* _Short exercise_
Lay out the records below as a Markdown table with two columns, Row and Record line, giving each line its own numbered row and skipping blank lines. Leave the pictures out of the table.

* _Entries_
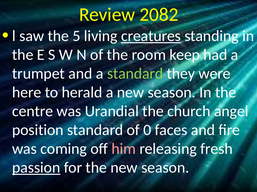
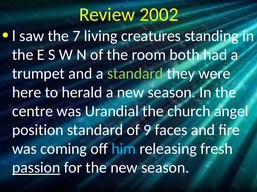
2082: 2082 -> 2002
5: 5 -> 7
creatures underline: present -> none
keep: keep -> both
0: 0 -> 9
him colour: pink -> light blue
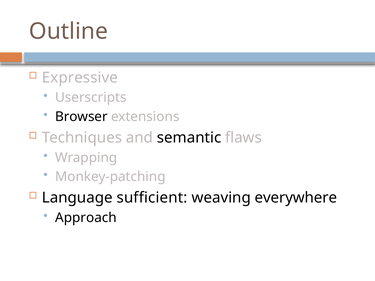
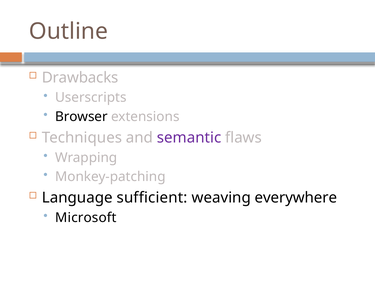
Expressive: Expressive -> Drawbacks
semantic colour: black -> purple
Approach: Approach -> Microsoft
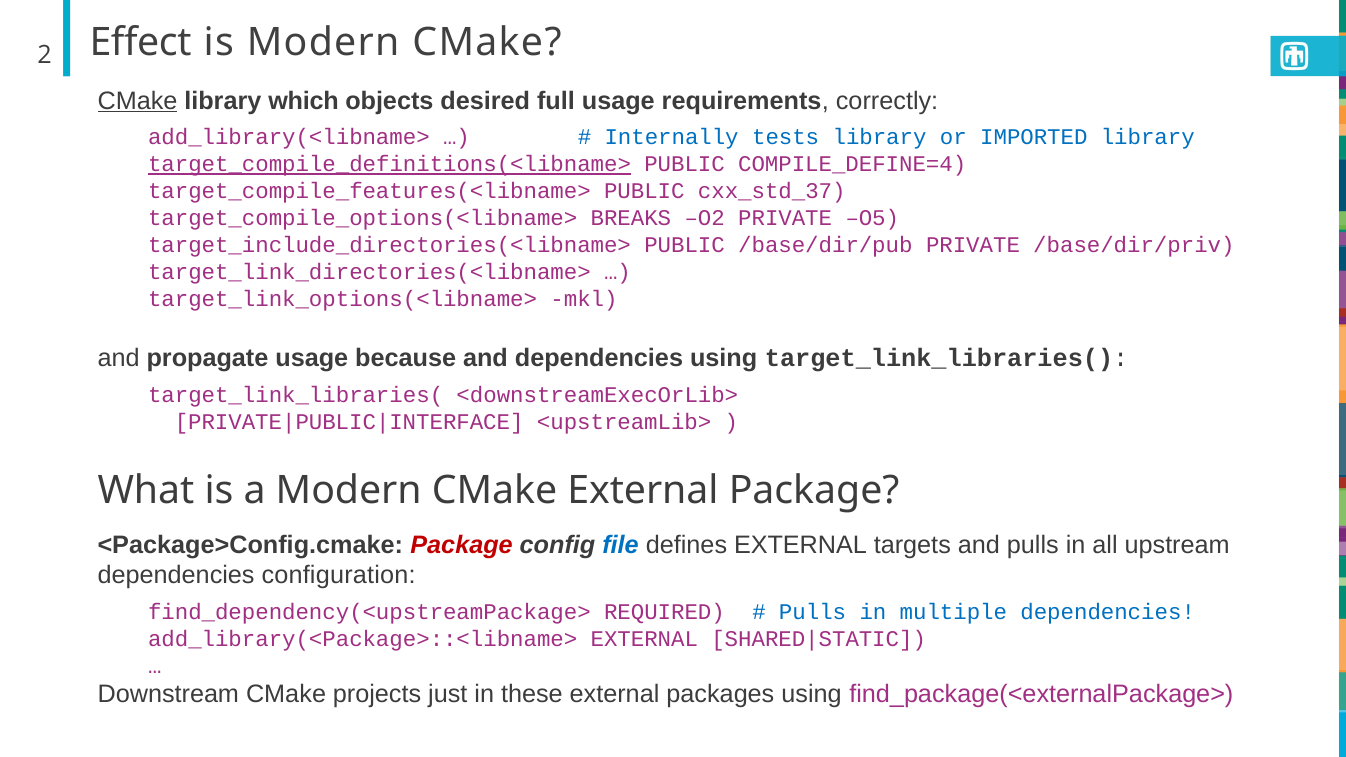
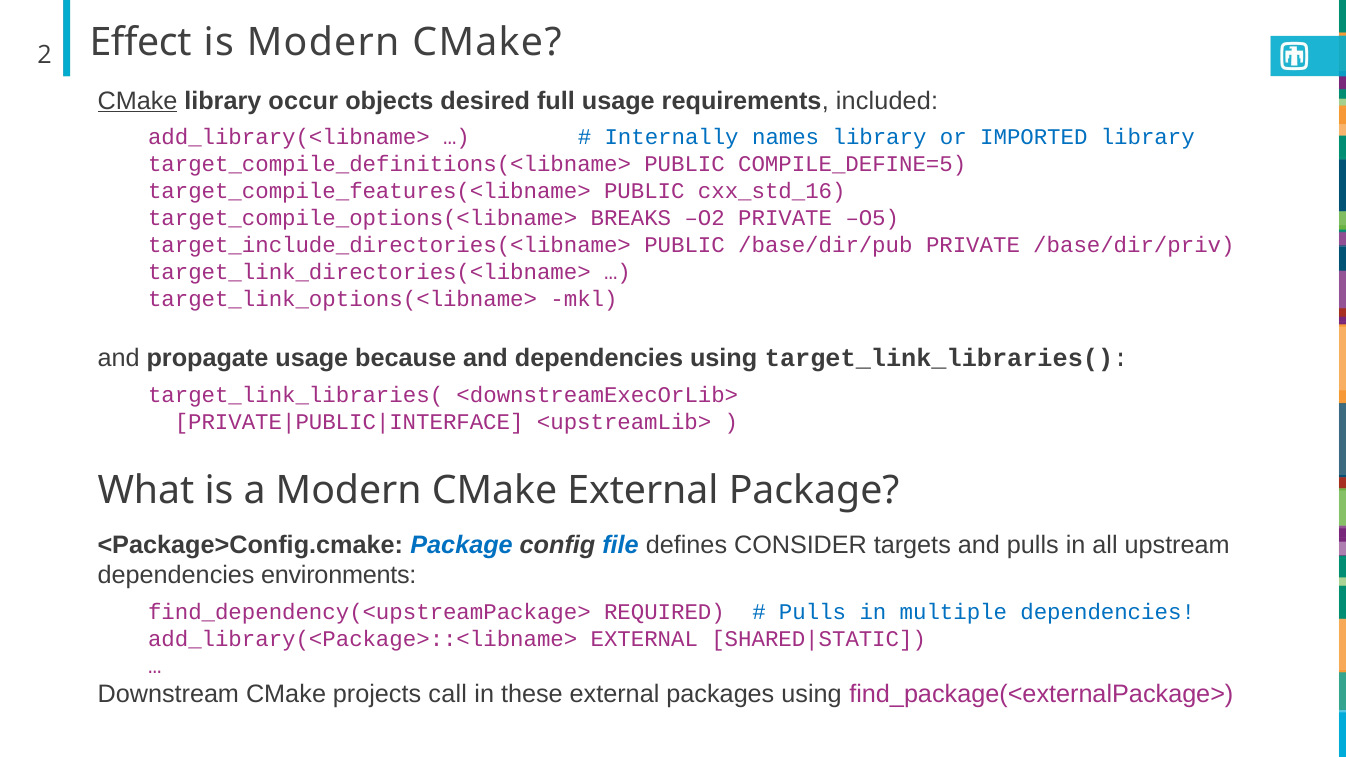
which: which -> occur
correctly: correctly -> included
tests: tests -> names
target_compile_definitions(<libname> underline: present -> none
COMPILE_DEFINE=4: COMPILE_DEFINE=4 -> COMPILE_DEFINE=5
cxx_std_37: cxx_std_37 -> cxx_std_16
Package at (462, 545) colour: red -> blue
defines EXTERNAL: EXTERNAL -> CONSIDER
configuration: configuration -> environments
just: just -> call
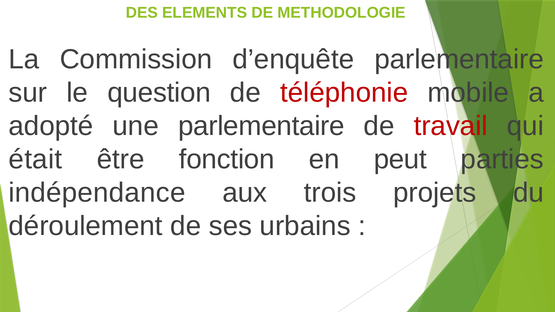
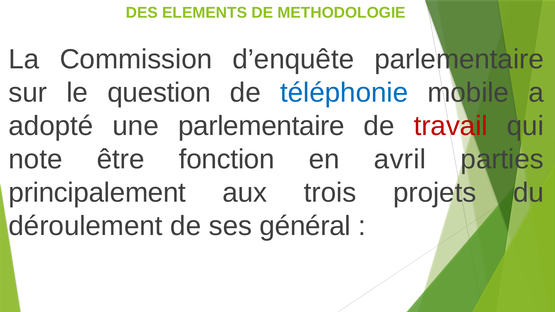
téléphonie colour: red -> blue
était: était -> note
peut: peut -> avril
indépendance: indépendance -> principalement
urbains: urbains -> général
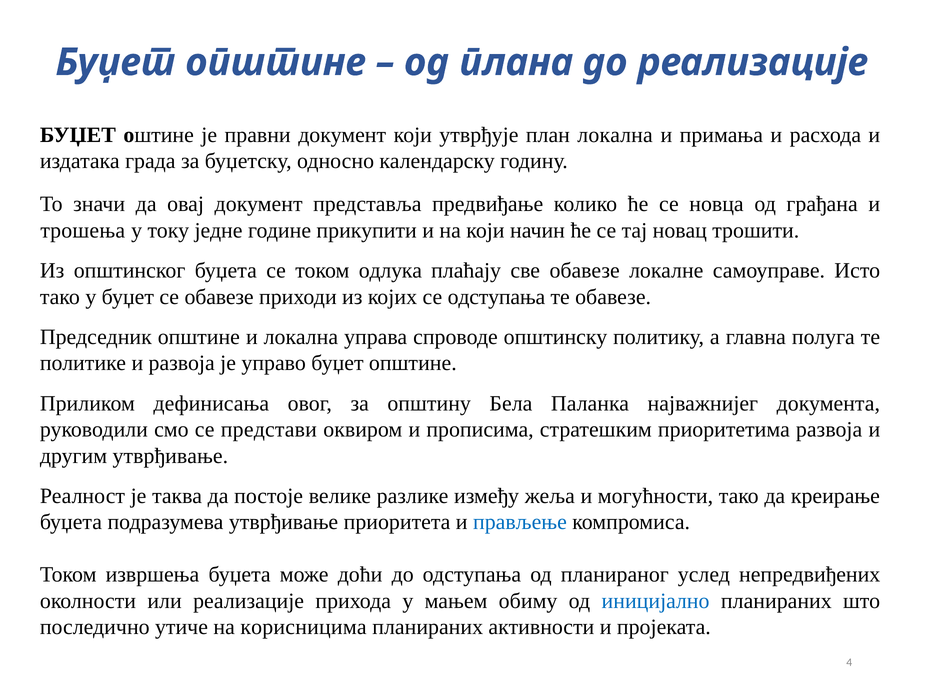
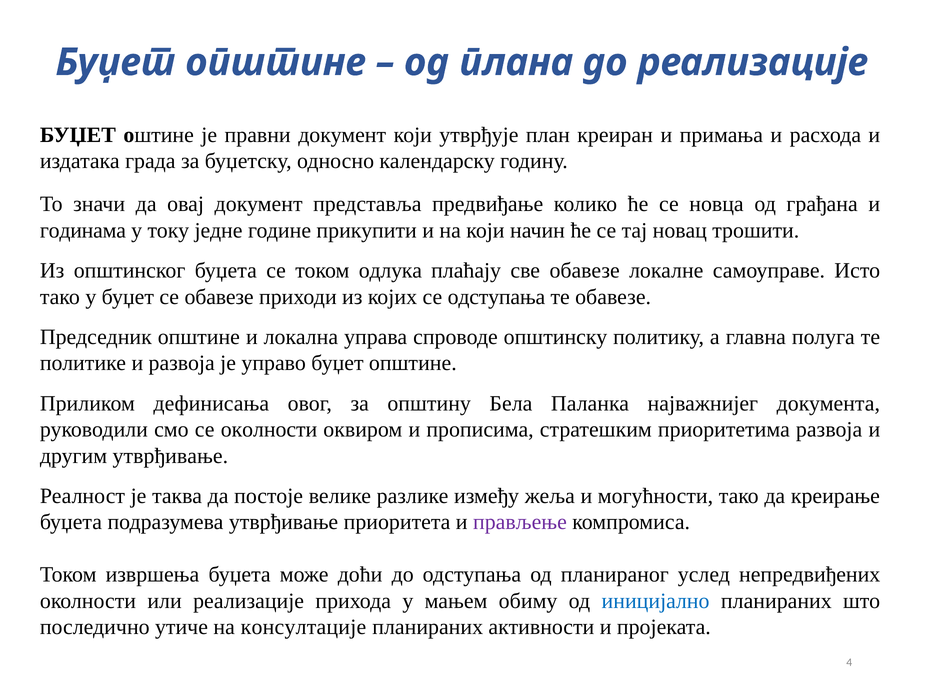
план локална: локална -> креиран
трошења: трошења -> годинама
се представи: представи -> околности
прављење colour: blue -> purple
корисницима: корисницима -> консултације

* _Written answer_
| Row | Record line |
|---|---|
| 1 | 2082: 2082 -> 2002 |
| 2 | 5: 5 -> 7 |
| 3 | creatures underline: present -> none |
| 4 | keep: keep -> both |
| 5 | 0: 0 -> 9 |
| 6 | him colour: pink -> light blue |
| 7 | Expressive: Expressive -> Drawbacks |
| 8 | semantic colour: black -> purple |
| 9 | Approach: Approach -> Microsoft |
| 10 | which: which -> occur |
| 11 | correctly: correctly -> included |
| 12 | tests: tests -> names |
| 13 | target_compile_definitions(<libname> underline: present -> none |
| 14 | COMPILE_DEFINE=4: COMPILE_DEFINE=4 -> COMPILE_DEFINE=5 |
| 15 | cxx_std_37: cxx_std_37 -> cxx_std_16 |
| 16 | Package at (462, 545) colour: red -> blue |
| 17 | defines EXTERNAL: EXTERNAL -> CONSIDER |
| 18 | configuration: configuration -> environments |
| 19 | just: just -> call |
| 20 | téléphonie colour: red -> blue |
| 21 | était: était -> note |
| 22 | peut: peut -> avril |
| 23 | indépendance: indépendance -> principalement |
| 24 | urbains: urbains -> général |
| 25 | план локална: локална -> креиран |
| 26 | трошења: трошења -> годинама |
| 27 | се представи: представи -> околности |
| 28 | прављење colour: blue -> purple |
| 29 | корисницима: корисницима -> консултације |